Search code examples
rxlsxrbind

How to read and rbind all .xlsx files in a folder efficiently using read_excel


I am new to R and need to create one dataframe from 80 .xlsx files that mostly share the same columns and are all in the same folder. I want to bind all these files efficiently in a manner that would work if I added or removed files from the folder later. I want to do this without converting the files to .csv, unless someone can show me how to that efficiently for large numbers of files within R itself.

I've previously been reading files individually using the read_excel function from the readxl package.
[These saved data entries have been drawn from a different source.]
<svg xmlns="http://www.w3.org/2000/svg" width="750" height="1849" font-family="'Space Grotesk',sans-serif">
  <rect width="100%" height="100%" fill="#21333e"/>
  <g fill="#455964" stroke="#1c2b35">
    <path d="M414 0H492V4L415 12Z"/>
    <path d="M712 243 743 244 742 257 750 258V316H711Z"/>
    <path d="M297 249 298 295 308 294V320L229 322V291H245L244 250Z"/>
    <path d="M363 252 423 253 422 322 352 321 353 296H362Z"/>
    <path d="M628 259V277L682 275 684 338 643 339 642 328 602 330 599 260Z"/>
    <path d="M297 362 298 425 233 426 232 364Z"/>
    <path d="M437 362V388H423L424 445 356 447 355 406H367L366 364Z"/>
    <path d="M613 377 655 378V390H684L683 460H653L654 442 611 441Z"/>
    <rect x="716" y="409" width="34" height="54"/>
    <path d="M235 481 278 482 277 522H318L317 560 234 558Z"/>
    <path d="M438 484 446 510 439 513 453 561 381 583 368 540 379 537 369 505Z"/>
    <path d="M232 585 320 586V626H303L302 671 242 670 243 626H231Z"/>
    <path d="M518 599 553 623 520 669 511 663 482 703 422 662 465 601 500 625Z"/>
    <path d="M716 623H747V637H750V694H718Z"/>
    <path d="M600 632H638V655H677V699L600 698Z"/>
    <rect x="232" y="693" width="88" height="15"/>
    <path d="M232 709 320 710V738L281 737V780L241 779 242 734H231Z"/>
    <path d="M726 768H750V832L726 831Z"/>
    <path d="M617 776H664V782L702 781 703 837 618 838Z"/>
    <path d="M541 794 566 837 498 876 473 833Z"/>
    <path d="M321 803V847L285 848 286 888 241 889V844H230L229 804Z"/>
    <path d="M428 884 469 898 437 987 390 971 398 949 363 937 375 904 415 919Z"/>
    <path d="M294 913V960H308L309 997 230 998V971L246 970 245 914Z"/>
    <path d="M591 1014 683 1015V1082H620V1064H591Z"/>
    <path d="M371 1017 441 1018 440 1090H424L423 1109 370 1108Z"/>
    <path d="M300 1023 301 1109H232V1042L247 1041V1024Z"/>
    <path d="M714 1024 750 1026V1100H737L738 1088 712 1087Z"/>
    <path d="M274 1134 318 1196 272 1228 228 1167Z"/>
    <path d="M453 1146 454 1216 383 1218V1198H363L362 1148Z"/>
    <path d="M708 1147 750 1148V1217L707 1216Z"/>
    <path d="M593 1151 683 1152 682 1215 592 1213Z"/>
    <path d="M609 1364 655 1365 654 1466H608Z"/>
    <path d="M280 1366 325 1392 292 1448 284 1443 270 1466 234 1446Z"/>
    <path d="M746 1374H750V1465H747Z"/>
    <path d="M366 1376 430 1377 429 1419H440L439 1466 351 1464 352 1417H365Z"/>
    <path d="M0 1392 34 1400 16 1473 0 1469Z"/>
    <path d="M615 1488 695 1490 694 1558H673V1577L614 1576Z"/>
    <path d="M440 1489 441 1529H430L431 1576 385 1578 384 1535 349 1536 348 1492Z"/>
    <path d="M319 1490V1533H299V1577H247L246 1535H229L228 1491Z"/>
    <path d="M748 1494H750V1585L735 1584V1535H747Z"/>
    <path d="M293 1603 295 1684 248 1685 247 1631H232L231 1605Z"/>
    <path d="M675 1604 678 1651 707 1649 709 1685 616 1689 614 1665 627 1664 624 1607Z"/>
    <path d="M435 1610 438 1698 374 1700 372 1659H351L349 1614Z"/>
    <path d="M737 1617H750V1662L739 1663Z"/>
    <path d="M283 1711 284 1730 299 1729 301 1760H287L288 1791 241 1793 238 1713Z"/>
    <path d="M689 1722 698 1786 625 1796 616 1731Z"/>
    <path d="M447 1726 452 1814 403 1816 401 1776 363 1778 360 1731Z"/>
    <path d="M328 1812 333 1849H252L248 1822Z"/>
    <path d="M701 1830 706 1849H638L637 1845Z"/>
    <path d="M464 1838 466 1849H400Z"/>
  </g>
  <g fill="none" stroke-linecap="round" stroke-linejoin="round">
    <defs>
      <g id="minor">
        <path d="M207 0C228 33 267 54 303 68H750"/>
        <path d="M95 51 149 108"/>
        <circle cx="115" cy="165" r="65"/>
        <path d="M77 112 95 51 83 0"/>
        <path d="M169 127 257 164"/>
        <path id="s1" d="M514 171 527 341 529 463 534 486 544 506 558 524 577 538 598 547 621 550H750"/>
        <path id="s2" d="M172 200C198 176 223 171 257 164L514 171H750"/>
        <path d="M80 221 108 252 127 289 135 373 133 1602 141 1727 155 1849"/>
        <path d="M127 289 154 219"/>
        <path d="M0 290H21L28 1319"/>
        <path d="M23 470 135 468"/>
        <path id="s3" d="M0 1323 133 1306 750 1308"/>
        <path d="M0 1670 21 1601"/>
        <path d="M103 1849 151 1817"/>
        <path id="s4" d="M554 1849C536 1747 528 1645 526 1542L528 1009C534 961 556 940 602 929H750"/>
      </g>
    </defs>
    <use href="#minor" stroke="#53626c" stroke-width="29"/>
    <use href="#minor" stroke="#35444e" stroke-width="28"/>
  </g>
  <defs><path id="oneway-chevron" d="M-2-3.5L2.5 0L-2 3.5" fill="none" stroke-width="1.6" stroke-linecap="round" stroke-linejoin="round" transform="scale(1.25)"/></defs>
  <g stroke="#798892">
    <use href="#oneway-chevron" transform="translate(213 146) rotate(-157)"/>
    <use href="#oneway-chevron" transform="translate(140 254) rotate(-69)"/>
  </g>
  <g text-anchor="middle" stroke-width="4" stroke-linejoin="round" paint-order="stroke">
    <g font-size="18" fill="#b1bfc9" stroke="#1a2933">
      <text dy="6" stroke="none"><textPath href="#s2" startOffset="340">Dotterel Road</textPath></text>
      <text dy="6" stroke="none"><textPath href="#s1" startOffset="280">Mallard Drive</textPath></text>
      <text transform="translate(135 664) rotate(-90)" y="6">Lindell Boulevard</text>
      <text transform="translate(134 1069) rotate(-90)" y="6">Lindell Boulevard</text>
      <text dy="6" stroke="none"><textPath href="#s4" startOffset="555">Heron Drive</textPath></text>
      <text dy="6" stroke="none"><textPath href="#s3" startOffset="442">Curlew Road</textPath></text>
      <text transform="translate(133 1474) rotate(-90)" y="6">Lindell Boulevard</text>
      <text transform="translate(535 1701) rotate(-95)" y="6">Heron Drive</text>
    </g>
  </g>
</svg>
After, I would use rbind to bind them. This was fine for 10 files, but not 80! I've experimented with many solutions offered online however none of these seem to work, largely because they are using functions other than read_excel or formats other than .xlsx. I haven't kept track of many of my failed attempts, so cannot offer code other than one alternate method I tried to adapt to read_excel from the read_csv function.

#Method 1
library(readxl)
library(purr)
library(dplyr)
library(tidyverse)
file.list <- list.files(pattern='*.xlsx')
alldata <- file.list %>%
map(read_excel) %>%
reduce(rbind)

#Output
New names:
* `` -> ...2
Error in rbind(deparse.level, ...) : 
numbers of columns of arguments do not match

Any code on how to do this would be greatly appreciated. Sorry if anything is wrong about this post, it is my first one.

UPDATE: Using the changes suggested by the answers, I'm now using the code:

file.list <- list.files(pattern='*.xlsx')
alldata <- file.list %>%
map_dfr(read_excel) %>%
reduce(bind_rows)

This output now is as follows:

New names:
* `` -> ...2
Error: Column `10.Alert.alone` can't be converted from numeric to character

This happens regardless of which type of bind() function I use in the reduce() slot. If anyone can help with this, please let me know!


Solution

  • You're on the right track here. But you need to use map_dfr instead of plain-vanilla map. map_dfr outputs a data frame (or actually tibble) for each iteration, and combines them via bind_rows.

    This should work:

    library(readxl)
    library(tidyverse)
    file.list <- list.files(pattern='*.xlsx')
    alldata <- file.list %>%
      map_dfr(~read_excel(.x))
    

    Note that this assumes your files all have consistent column names and data types. If they don't, you may have to do some cleaning. (One trick I've used in complex cases is to add a %>% mutate_all(as.character) to the read_excel command inside the map function. That will turn everything into characters, and then you can convert the data types from there.)